EP neemt ontwerpresolutie-Wiersma aan inzake missie ALTHEA in Bosnië-Herzegovina

woensdag 17 november 2004, Jan Marinus WIERSMA

Jan Marinus WIERSMA (PES, NL) namens de Commissie buitenlandse zaken

Ontwerpresolutie naar aanleiding van verklaringen van de Raad en de Commissie over de militaire operatie "ALTHEA" van de Europese Unie in Bosnië en Herzegovina

Doc.: B6-0162/2004

Procedure : Ontwerpresolutie

Debat : 16 november 2004

Stemming : 17 november 2004

Ontwerpresolutie aangenomen

Het Europees Parlement is tevreden met de nieuwe politiek van de EU ten aanzien van Bosnië-Herzegovina, die o.a. gestalte heeft gekregen in de politiemissie van de Europese Unie en in de nog te installeren militaire stabilisatiemacht ALTHEA. Het Parlement betreurt echter eens te meer dat het bij deze nieuwe politiek niet is betrokken, dat het Verdrag beperkingen stelt aan het recht van het Parlement om te worden geraadpleegd en dat de informatie die wordt verstrekt beperkt blijft.

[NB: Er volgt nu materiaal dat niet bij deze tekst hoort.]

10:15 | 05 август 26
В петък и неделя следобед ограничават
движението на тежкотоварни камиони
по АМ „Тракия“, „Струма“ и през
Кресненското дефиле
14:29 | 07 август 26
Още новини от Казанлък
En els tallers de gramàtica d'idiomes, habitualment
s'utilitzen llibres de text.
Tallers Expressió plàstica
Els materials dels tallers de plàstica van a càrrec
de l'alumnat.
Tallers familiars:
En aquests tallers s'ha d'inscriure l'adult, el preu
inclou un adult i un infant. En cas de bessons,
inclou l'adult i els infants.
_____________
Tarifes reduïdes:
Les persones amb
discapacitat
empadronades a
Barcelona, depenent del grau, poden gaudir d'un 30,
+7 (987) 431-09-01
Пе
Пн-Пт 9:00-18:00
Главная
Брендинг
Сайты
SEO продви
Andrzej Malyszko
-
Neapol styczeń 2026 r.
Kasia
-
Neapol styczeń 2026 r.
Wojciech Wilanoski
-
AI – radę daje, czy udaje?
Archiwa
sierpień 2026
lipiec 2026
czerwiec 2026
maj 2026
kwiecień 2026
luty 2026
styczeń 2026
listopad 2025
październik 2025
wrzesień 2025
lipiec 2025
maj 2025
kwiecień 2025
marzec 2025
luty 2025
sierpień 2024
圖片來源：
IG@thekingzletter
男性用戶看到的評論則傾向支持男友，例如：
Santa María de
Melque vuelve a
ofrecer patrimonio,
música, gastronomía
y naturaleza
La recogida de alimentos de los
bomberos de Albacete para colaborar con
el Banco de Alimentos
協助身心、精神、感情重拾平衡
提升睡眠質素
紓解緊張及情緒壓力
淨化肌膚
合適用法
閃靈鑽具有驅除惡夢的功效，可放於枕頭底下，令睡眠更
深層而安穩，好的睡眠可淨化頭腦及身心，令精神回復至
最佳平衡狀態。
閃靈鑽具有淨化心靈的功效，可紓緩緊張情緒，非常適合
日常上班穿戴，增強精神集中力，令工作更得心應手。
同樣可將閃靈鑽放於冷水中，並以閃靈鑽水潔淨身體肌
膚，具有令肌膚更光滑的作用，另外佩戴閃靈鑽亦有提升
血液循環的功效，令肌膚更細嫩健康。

De leden betreuren tevens het besluit om deze missie te financieren via bijdragen buiten de normale begroting van de Europese Unie om.

De leden zijn van mening dat de operatie ALTHEA de integrale strategie van de EU voor Bosnië-Herzegovina dient te versterken en het land steun moet bieden op zijn weg naar het uiteindelijke lidmaatschap van de EU. De leden steunen de verklaringen waaruit blijkt dat het optreden van ALTHEA bedoeld is ter versterking van de plaatselijke ordehandhavingscapaciteit en de strijd tegen de georganiseerde misdaad, waarbij de verantwoordelijkheid voor de veiligheid geleidelijk aan de plaatselijke gezagsdragers moet worden overgedragen. De leden zijn tevreden over het nieuwe mandaat van Lord Ashdown, de speciale vertegenwoordiger van de EU, voor de tenuitvoerlegging van het integrale steunpakket voor Bosnië-Herzegovina, maar zij wijzen erop dat Bosnië-Herzegovina vooral op zijn eigen inspanningen moet vertrouwen in zijn streven naar aansluiting bij Europa.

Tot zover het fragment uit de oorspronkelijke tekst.